Ils ont quitté la Puerta del sol…

3 commentaires 14 juin 2011

Les Indignados sont à la politique ce que les ovni sont à l’aviation… On peut les ignorer mais pourtant ils volent !

Depuis plusieurs années maintenant, nous sommes quelques uns à dénoncer notre préférence systématique pour le présent et le caractère demiurgique de nos politiques publiques, qui sacrifient une jeunesse désormais convaincue qu’elle vivra moins bien que ses parents.

Printemps arabe, Indignados espagnols, jeunesse grecque et French Revolution : malgré les évidentes différences d’aspirations premières et de contexte, la parenté est patente.

C’est un mouvement fascinant, et en même temps étrange, qui a vu une jeunesse arabe se soulever, reprendre son destin en main en exigeant la démocratie qu’elle voit depuis des années de l’autre côté de la Méditerranée. Une sorte d’aspiration « à être comme vous ».  Un élan et un souffle qui a servi paradoxalement d’exemple et donné aux jeunesses européennes le courage de se dire : il n’y a pas de fatalité à ce que la société ne nous entende pas.

C’est l’exemple qui prend sur l’exemple, créant une solidarité et une fièvre qui balayent d’un revers de main des frontières que les dirigeants politiques veulent à tout prix renforcer chaque jour. C’est dans ces instants, ces mouvements citoyens inattendus et indomptables, que l’on sent et l’on vibre à l’idée que l’on arrive à un tournant de l’histoire, de l’histoire avec un grand H.

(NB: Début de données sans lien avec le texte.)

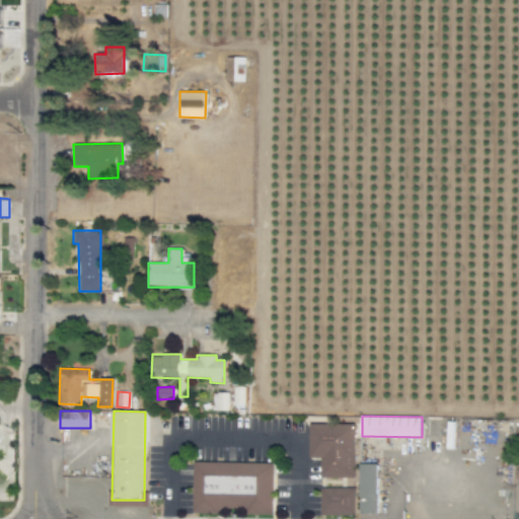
[(320,477),(356,477),(356,424),(310,424),(310,458),(320,458),(320,477)]
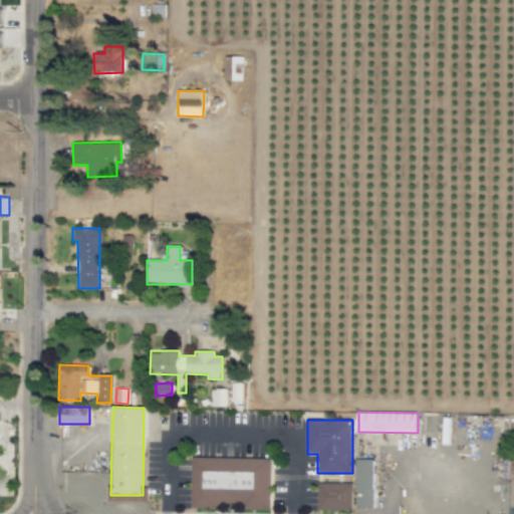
[(271,458),(192,457),(191,508),(217,509),(217,507),(270,508),(271,458)]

Et pourtant qu’y a-t-il de commun entre les Révolutions Arabes, la Spanish Revolucion et la French Revolution ?

A première vue, si le printemps arabe se rassemble derrière de grandes idées fédératrices, la liberté et la démocratie, les interviews des indignés ont pu donner l’impression d’une dispersion des objectifs, vouant a priori le mouvement à l’échec.

Il n’en est rien. Si par essence même, un mouvement spontané et citoyen n’a pas les éléments de langage policés qu’affectionnent politiques et journalistes, il en reste pas moins que ce qui les unit tous est le diagnostic d’une crise grave et profonde de la société actuelle et de son fonctionnement : pour les premiers, l’objectif est de marcher vers la démocratie, pour les autres, le but est d’achever une démocratie dans laquelle ils ne trouvent pas leur place.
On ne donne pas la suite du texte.